TANIA MARTINI LEUCHTEN DER MENSCHHEIT : Bitte schenk mir keine Apfelspalte
Manchmal genügt die bloße Wiederholung eines Settings, um Widerwillen auszulösen. Zum Beispiel die Zusammenkünfte frischer Mütter und Väter bei Apfelspalten und Heilsteinwasser.
Blähungen, Krabbelgruppe und Gebärmutterrückbildung – Verboten der Gedanke, dass man doch eher die erotische Transformation der Mütter und Väter verhandeln sollte. Ginge es denen wieder gut, liefe es mit den Babys beinahe von alleine.
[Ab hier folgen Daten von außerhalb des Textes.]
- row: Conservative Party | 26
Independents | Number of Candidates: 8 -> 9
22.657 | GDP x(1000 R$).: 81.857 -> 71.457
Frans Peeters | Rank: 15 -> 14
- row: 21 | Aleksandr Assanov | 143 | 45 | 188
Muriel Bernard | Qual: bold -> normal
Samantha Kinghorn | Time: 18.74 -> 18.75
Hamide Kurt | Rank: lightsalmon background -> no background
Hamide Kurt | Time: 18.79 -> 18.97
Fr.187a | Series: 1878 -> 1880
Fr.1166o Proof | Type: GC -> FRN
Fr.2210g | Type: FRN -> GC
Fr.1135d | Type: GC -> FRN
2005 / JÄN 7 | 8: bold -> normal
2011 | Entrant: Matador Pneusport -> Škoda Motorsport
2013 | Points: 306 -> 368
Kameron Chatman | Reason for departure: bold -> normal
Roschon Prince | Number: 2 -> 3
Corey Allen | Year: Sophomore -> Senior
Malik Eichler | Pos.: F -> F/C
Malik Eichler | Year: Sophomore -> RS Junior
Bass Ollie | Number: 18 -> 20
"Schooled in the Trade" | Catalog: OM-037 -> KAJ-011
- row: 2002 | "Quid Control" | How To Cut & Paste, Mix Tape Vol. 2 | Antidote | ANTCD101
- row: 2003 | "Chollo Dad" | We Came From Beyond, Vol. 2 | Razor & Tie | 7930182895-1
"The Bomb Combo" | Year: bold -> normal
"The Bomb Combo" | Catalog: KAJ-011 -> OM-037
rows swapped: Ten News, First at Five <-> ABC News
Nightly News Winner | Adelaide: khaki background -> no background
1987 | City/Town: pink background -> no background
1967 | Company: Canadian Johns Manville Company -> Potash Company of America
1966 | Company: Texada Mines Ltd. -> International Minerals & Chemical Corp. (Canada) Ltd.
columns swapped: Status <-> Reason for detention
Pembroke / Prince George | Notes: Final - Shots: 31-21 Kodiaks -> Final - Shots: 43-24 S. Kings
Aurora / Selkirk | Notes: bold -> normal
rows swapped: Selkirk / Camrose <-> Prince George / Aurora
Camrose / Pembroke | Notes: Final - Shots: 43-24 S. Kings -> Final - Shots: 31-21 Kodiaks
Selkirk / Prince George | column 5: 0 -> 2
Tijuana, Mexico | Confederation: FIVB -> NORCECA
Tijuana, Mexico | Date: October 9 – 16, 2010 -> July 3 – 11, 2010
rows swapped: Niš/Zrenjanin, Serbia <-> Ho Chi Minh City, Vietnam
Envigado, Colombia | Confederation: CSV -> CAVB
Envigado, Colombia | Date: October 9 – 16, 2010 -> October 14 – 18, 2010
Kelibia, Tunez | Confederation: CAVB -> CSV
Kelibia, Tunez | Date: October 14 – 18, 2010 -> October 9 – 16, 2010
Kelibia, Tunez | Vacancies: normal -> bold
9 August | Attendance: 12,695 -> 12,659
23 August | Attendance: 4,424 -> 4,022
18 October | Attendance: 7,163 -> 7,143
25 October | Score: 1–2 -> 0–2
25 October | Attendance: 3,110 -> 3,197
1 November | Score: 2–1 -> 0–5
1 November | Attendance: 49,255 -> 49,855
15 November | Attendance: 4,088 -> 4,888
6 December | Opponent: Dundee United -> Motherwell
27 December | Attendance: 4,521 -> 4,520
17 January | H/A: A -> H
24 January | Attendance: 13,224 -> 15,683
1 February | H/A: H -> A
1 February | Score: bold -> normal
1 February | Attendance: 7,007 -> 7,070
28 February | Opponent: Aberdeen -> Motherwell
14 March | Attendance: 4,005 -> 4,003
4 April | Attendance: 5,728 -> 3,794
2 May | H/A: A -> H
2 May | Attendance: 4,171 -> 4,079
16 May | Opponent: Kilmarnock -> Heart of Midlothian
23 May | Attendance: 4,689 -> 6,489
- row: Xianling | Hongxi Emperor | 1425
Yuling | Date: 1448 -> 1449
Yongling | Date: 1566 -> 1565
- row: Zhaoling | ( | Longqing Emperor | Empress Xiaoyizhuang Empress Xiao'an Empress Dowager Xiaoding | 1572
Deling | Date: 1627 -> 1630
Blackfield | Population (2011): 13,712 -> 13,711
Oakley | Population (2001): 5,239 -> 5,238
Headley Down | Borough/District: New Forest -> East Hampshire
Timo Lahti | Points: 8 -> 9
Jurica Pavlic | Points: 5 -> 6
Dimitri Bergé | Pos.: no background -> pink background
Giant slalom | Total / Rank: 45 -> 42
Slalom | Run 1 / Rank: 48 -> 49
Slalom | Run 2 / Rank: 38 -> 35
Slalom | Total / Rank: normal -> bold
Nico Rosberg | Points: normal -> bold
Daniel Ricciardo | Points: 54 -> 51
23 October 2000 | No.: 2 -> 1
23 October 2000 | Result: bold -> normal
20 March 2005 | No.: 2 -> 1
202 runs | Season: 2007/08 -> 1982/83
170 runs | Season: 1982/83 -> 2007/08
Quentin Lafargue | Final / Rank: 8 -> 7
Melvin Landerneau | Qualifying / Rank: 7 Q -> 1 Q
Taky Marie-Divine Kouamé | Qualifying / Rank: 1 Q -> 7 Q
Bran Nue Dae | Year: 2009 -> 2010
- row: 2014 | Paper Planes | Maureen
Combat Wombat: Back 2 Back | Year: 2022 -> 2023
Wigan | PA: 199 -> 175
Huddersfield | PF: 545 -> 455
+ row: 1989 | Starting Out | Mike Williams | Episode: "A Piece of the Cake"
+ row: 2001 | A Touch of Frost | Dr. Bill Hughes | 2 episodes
Die neue deutsche Mutter darf es nur als Supermutter geben. Heldenhaft liegt sie bei Geburt 30 Stunden in den Wehen, um den Kaiserschnitt abzuwenden. „Du hattest einen Kaiserschnitt? Oh, du Ärmste“. „Nein, war ’ne freiwillige Entscheidung.“ „Dein Kind wird Krebs kriegen.“
Neun von zehn Krankenhäusern schreiben ein Gespräch mit einem Psychologen vor, entscheidet die Frau sich für eine nicht natürliche Geburt. Supermutter wird die Frau durch eine Koalition der Angst, die von einem alternativen Babykiezmilieu ebenso ausgeübt wird wie von einem medizinischen Apparat, das die Direktiven der stillfanatischen WHO durchsetzt: „Du stillst doch?“ „Nein.“ „Dein Kind wird ein allergisches Asthma entwickeln.“ Mutter Natur, mich fröstelt vor dir. Die US-Autorin Ayelet Waldman schreibt in ihrem Buch „Böse Mütter“ (Klett-Cotta, 2010), Kinder seien zum neuen Fetisch geworden. Schwer wiegt, dass Frauen über das Kinderkriegen neuen moralisierenden und normierenden Eingriffen ausgesetzt sind, die kaum diskutiert werden. Moral und Fetisch: Alles im Dienste des Guten. Die Frau: freundlich entmachtet.